Removing barriers to access finance from the National Cacao Plan in Costa Rica: cacao agroforestry for rural development and landscape restoration and adaptation
Project Information
Our project aims to remove technical, value chain and financial barriers for farmers to participate in the Costa Rican Plan Nacional de Cacao while ensuring a reduced vulnerability of farmers and biodiversity to climate change (CC). We will help smallholder farmers and communities adapt to CC through agroforestry practices for Cacao production, ensure that coffee producers threatened by CC have an option to shift to cacao production, and generate a strategy that maximizes the positive impact on biodiversity conservation and resilience from local to country levels.

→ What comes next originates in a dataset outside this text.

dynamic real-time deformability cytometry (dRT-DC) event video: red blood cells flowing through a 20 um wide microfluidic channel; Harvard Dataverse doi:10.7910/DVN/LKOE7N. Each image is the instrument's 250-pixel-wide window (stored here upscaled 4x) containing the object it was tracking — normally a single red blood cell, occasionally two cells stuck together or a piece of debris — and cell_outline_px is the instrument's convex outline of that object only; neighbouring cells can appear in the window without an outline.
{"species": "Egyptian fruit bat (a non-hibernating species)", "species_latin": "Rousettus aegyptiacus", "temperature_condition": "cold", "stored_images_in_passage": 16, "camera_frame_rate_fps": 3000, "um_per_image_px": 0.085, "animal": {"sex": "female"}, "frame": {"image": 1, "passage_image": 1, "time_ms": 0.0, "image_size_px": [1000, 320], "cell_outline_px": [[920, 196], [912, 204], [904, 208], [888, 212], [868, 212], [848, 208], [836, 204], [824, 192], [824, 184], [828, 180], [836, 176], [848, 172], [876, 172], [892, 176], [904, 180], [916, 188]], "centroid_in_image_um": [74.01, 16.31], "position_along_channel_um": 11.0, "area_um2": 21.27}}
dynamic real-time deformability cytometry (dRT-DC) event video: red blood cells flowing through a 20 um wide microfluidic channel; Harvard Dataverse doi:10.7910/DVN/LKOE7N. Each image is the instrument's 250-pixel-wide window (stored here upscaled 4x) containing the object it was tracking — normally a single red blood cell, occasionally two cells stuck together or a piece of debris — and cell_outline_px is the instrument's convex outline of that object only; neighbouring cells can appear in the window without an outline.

Ecom is one of the biggest global traders of coffee, cacao and cotton sugar. Our goal is to secure the long-term future of coffee, cocoa and cotton – a future where farmers are resilient to the impacts of climate change and changing commodities prices, and where their livelihoods improve. A future where crops are grown with efficient use of resources that protect and regenerate nature, and where transparent, traceable supply chains ensure long-term sustainable change. The Cornell Lab is dedicated to advancing the understanding and protection of the natural world, the Cornell Lab joins with people from all walks of life to make new scientific discoveries, share insights, and galvanize conservation action. Ecom and The Cornell Lab have been collaborating since 2017, developing a Blueprint for Landscape Restoration through Agroforestry, from which this project builds upon.
Project Status
In prior stages, the barriers that are present in the cocoa chain in Costa Rica were identified and analysed. Currently, initial implementing actions have been aimed at generating potential solutions to address the barriers initially identified. This period has been strategically used to establish the basis for potential interventions aimed at optimizing the Costa Rican cocoa chain. Attention has focused on specific strategies aligned with the results of our analysis, aimed at improving the efficiency, sustainability, and profitability of the cocoa production chain. In addition, the project team has a reliable tool to assess bird biodiversity in all cacao-productive areas of Costa Rica, allowing them to pinpoint the areas where cocoa agroforestry might best function as climate shelters to benefit biodiversity and biodiversity-mediated ecosystem services in the future. These two branches of information will allow for the development of a blueprint for cocoa production in a climate change scenario that will be backed not only by sustainable agro-inputs but also by biodiversity-mediated ecosystem services and nature-based solutions.